EXERCISE AIM - Go through the data and report each line that holds the string "again".

[[ EXERCISE MATERIALS open ]]

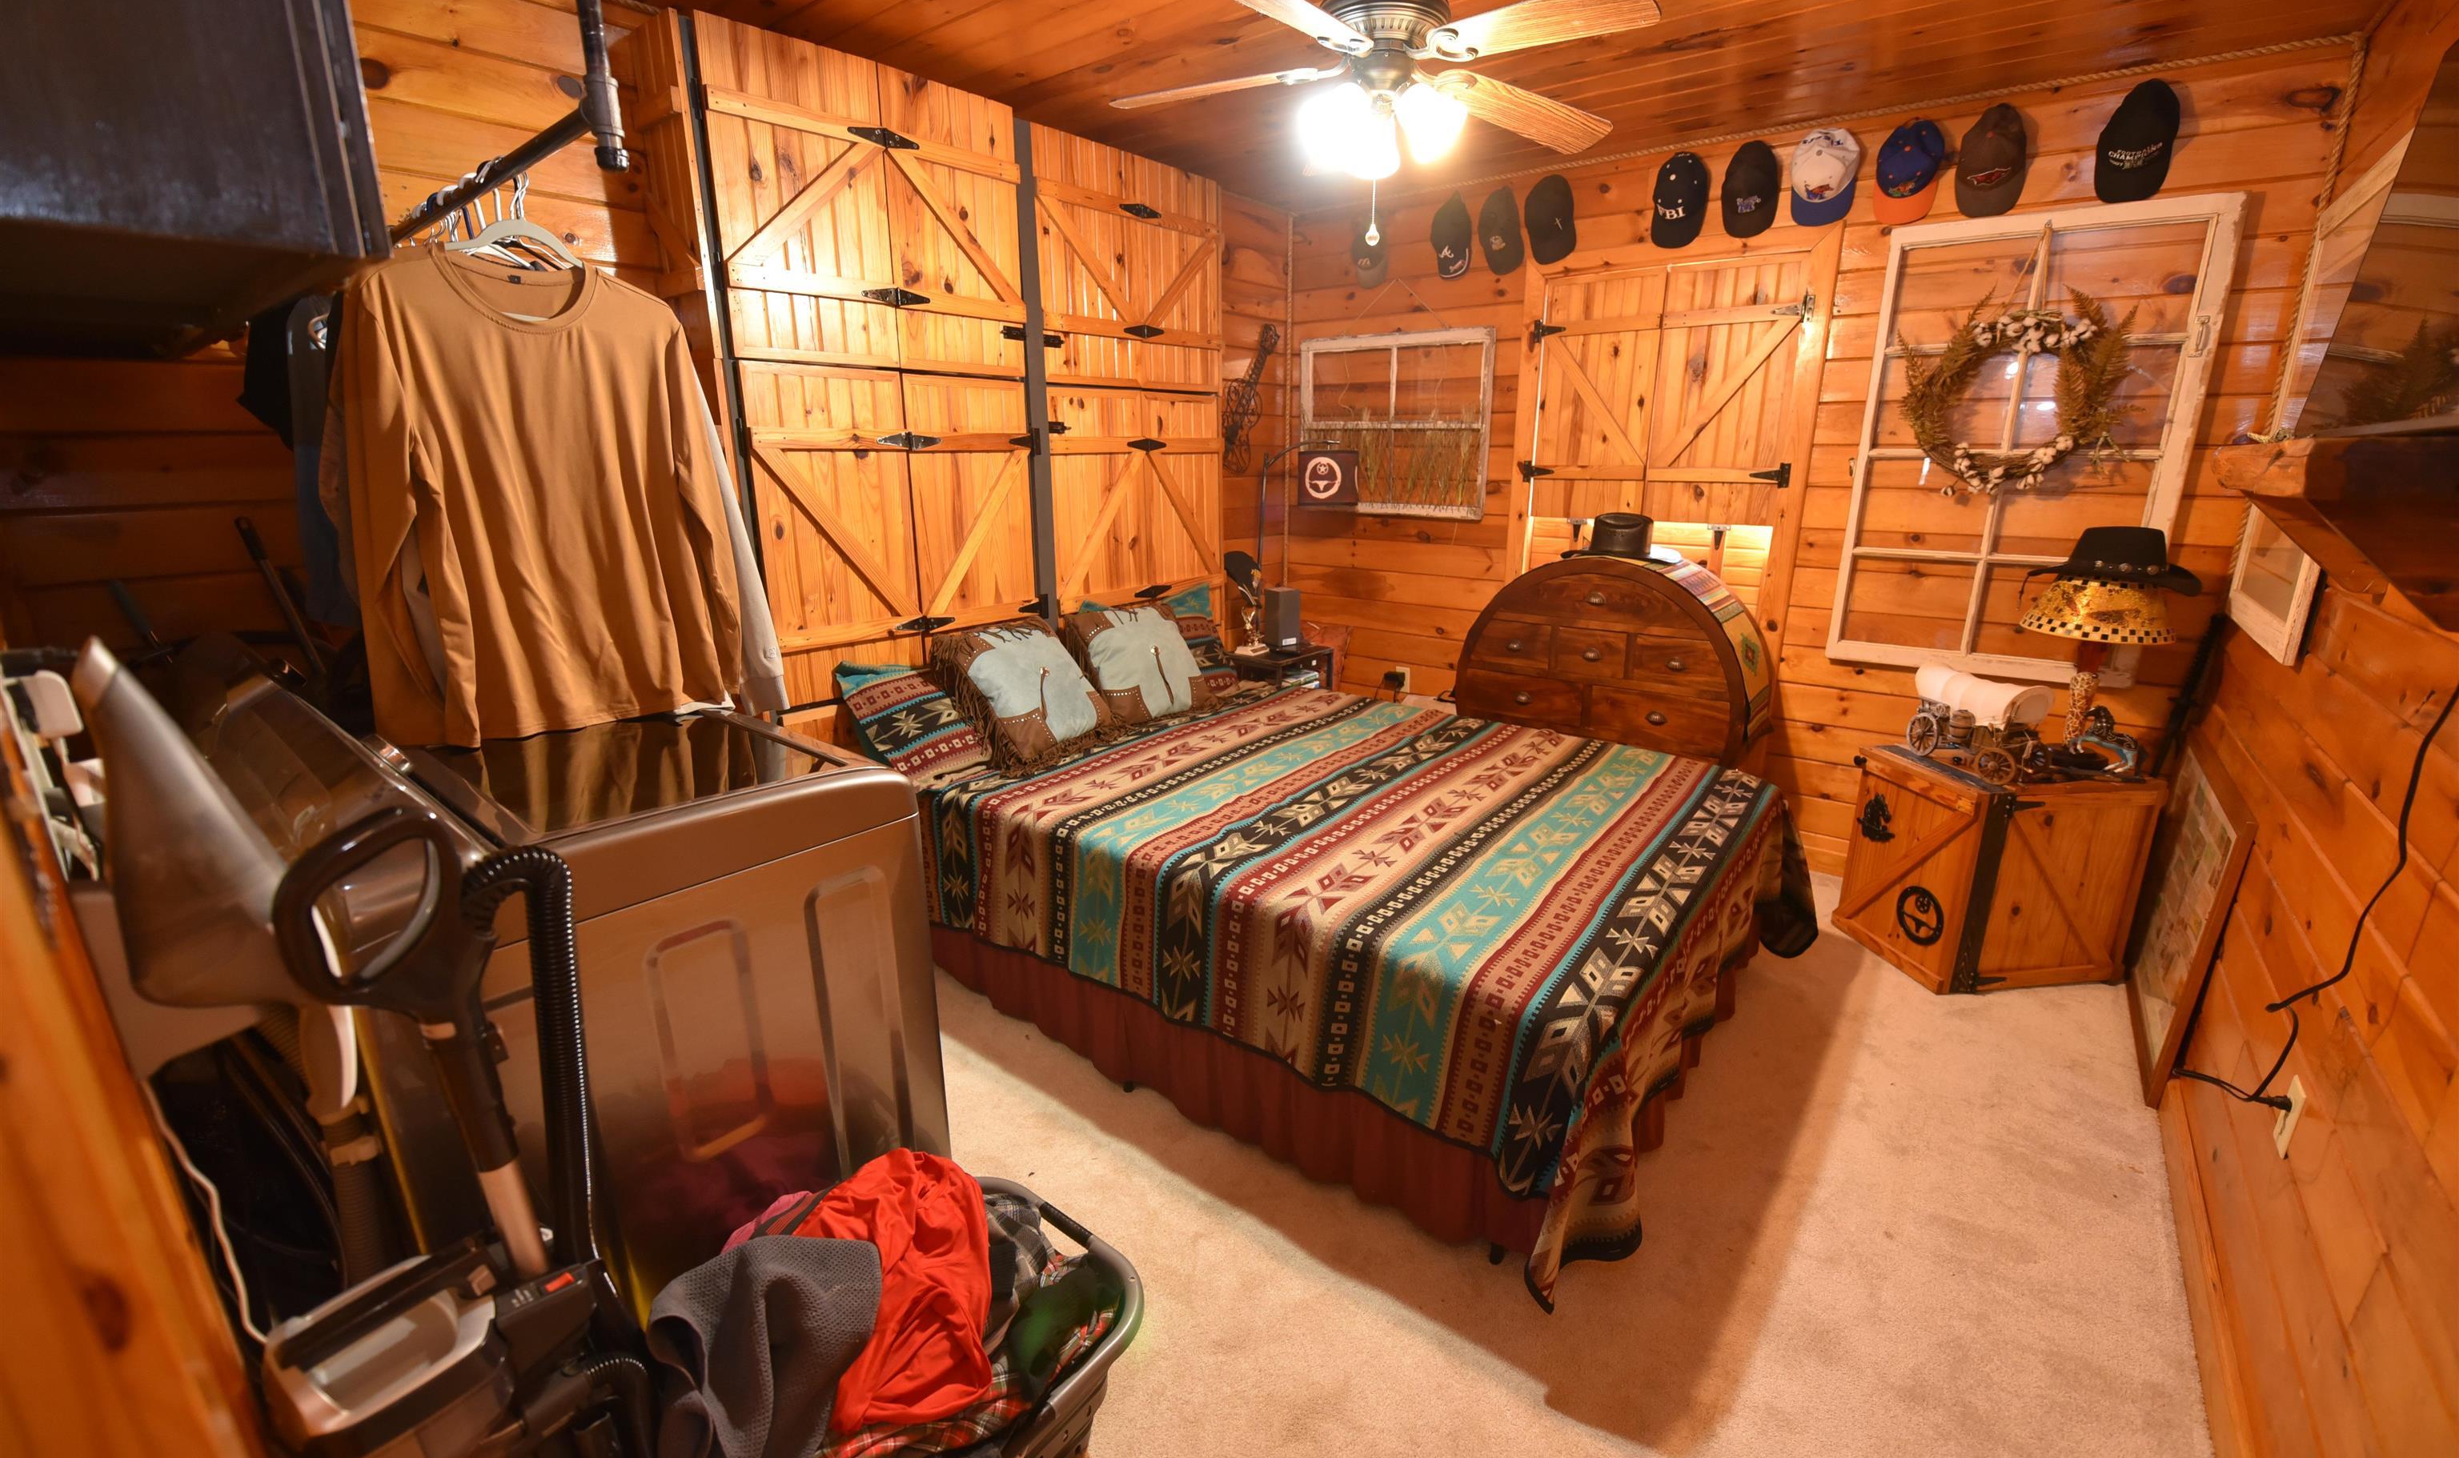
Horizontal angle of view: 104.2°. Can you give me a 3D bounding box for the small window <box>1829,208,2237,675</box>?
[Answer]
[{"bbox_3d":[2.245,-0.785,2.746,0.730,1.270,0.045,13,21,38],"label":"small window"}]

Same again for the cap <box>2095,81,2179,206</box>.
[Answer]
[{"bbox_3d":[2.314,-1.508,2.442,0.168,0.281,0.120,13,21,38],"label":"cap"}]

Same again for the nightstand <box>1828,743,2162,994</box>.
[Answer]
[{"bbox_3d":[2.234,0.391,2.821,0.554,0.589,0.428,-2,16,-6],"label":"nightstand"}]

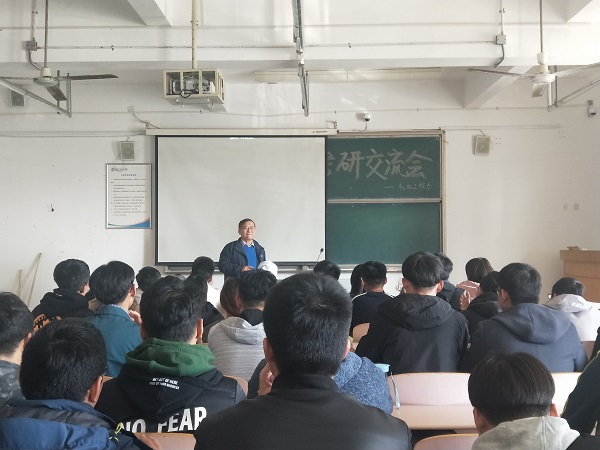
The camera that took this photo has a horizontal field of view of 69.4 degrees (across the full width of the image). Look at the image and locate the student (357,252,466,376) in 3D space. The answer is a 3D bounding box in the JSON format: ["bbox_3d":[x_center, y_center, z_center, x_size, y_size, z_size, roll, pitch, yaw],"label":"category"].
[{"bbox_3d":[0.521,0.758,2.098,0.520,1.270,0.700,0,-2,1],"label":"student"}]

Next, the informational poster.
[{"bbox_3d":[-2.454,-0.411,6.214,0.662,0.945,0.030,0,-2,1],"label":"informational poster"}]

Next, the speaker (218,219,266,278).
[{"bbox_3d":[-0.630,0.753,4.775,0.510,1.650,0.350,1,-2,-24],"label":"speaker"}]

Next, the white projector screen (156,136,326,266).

[[ EXERCISE MATERIALS closed ]]

YOUR SOLUTION -
Same again for the cap <box>2095,81,2179,206</box>.
Same again for the nightstand <box>1828,743,2162,994</box>.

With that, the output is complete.